SACRAMENTO, CALIFORNIA.- The Crocker Art Museum is currently carrying out the exhibition “The Grandeur of Rome: Prints by Giovanni Battista Piranesi (1720-1778)” Rome Architectural prints by one of the most important and influential printmakers of the eighteenth century , Giovanni Battista Piranesi (Italian, 1720-1778) will be featured in this exhibition drawn from the Museum’s permanent collection. An artist who helped shape contemporary notions of “the ancient city,” Piranesi produced large-scale etchings of Rome’s most renowned classical and Renaissance architectural sites. This exhibition of approximately 25 large-folio etchings, many from the widely distributed, mid-eighteenth century portfolio, Vedute di Roma (Views of Rome), includes images of real and imagined classical monuments. Many of these are still known today, including the Piazza del Campidoglio, the Via del Corso, the Baths of Diocletian, the Temple of Antoninus and Faustina, the Villa Maecenas, as well as the churches of St. Croce, St. Sebastian, and St. John Lateran. Together, this group demonstrates the great Italian printmaker’s commitment to recording and glorifying the classical past, as well as his abiding interest in inventively treating his subjects on a grand scale.

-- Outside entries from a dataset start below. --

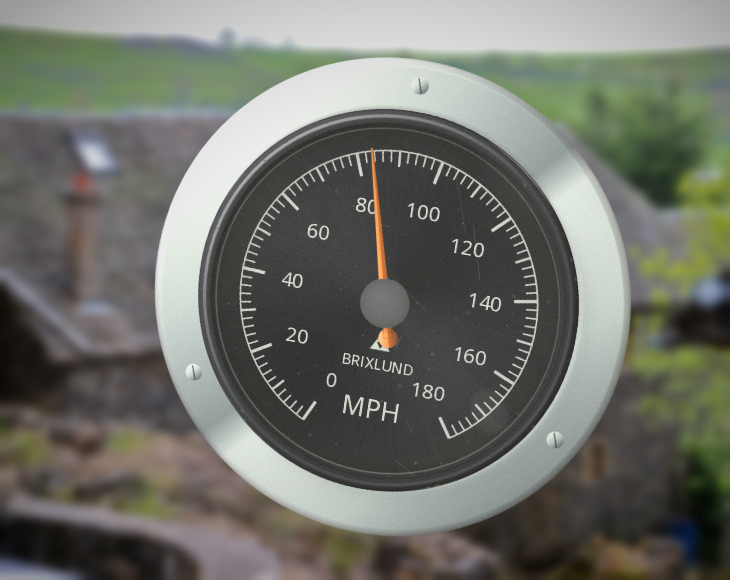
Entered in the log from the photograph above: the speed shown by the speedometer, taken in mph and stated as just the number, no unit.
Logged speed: 84
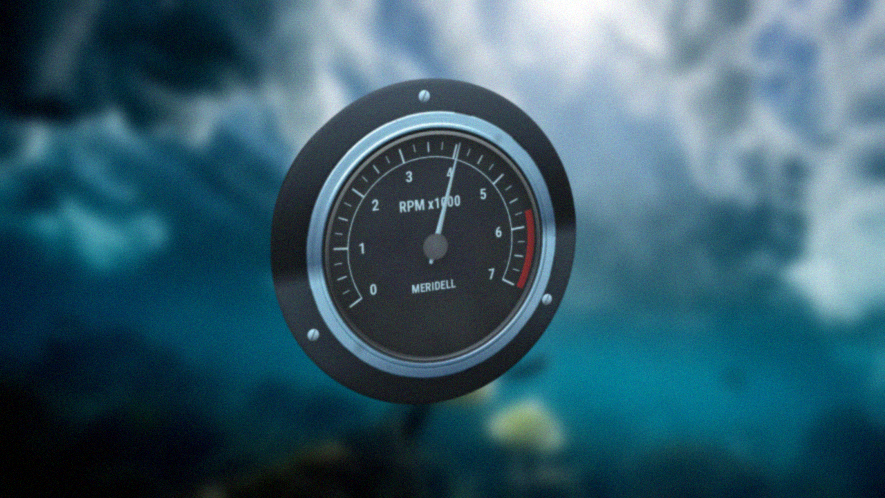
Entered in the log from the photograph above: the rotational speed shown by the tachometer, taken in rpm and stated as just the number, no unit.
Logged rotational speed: 4000
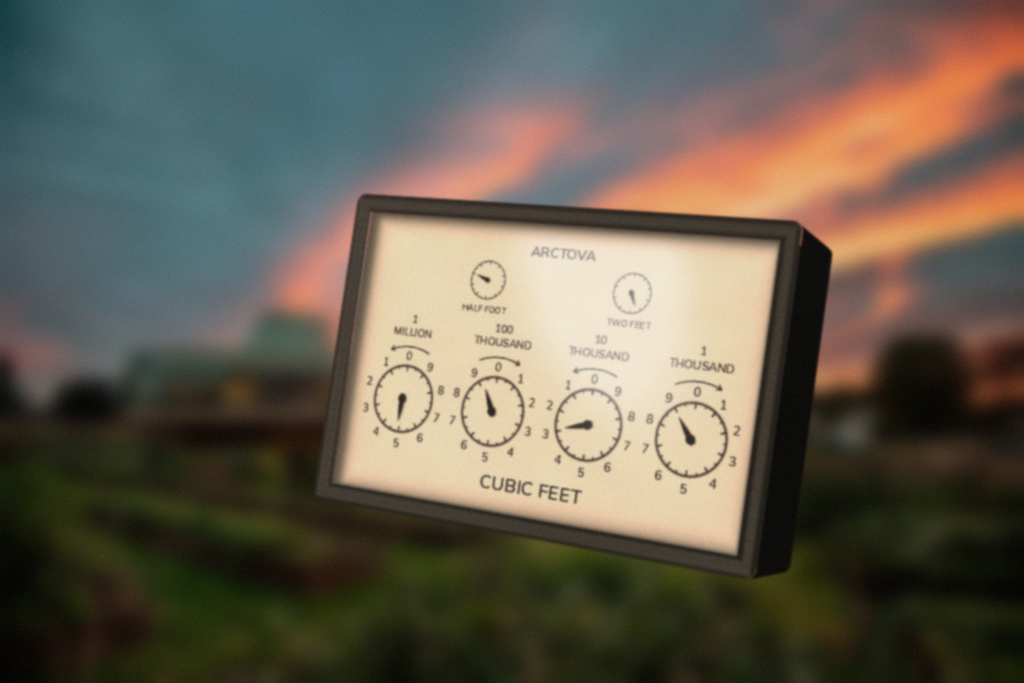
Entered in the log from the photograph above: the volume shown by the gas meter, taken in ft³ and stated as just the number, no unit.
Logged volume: 492900
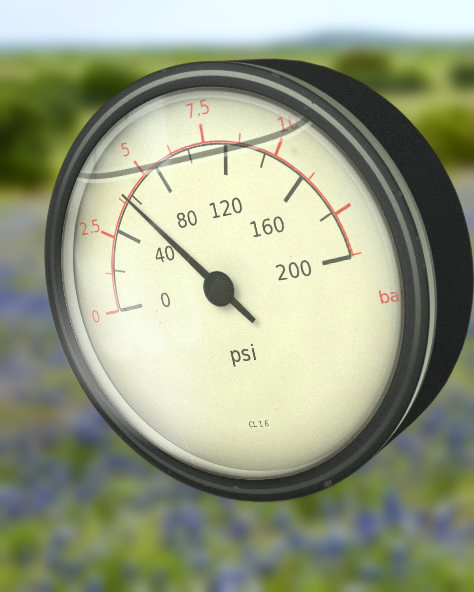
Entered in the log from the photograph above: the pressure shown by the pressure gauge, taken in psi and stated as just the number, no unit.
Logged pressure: 60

An architect by training, Piranesi was well versed in the literature and structures of antiquity, the science of perspective, and contemporary stage design. Raised in Venice, he benefited from exposure to its innovative, eclectic art scene, and applied the spirit of experimentation found there to subjects he chose in and around Rome. Richly detailed and theatrical in conception, his prints exhibit a large repertory of textural effects, dramatic lighting, imaginary additions, and eye-catching viewpoints. They also demonstrate Piranesi’s impressive command of linear perspective and the graphic expression of atmospheric perspective in highly complicated, printed compositions. The results are both visually compelling and technically stunning.
Ironically, true to his architectural training, Piranesi’s main ambition was to design and build sumptuously decorated structures worthy of Rome’s glorious history, an objective that largely went unfulfilled. Rather, he left his primary legacy in a lasting and highly influential body of graphic work that fostered a renewed interest in classical architecture and design, inspired by the best achievements of the past.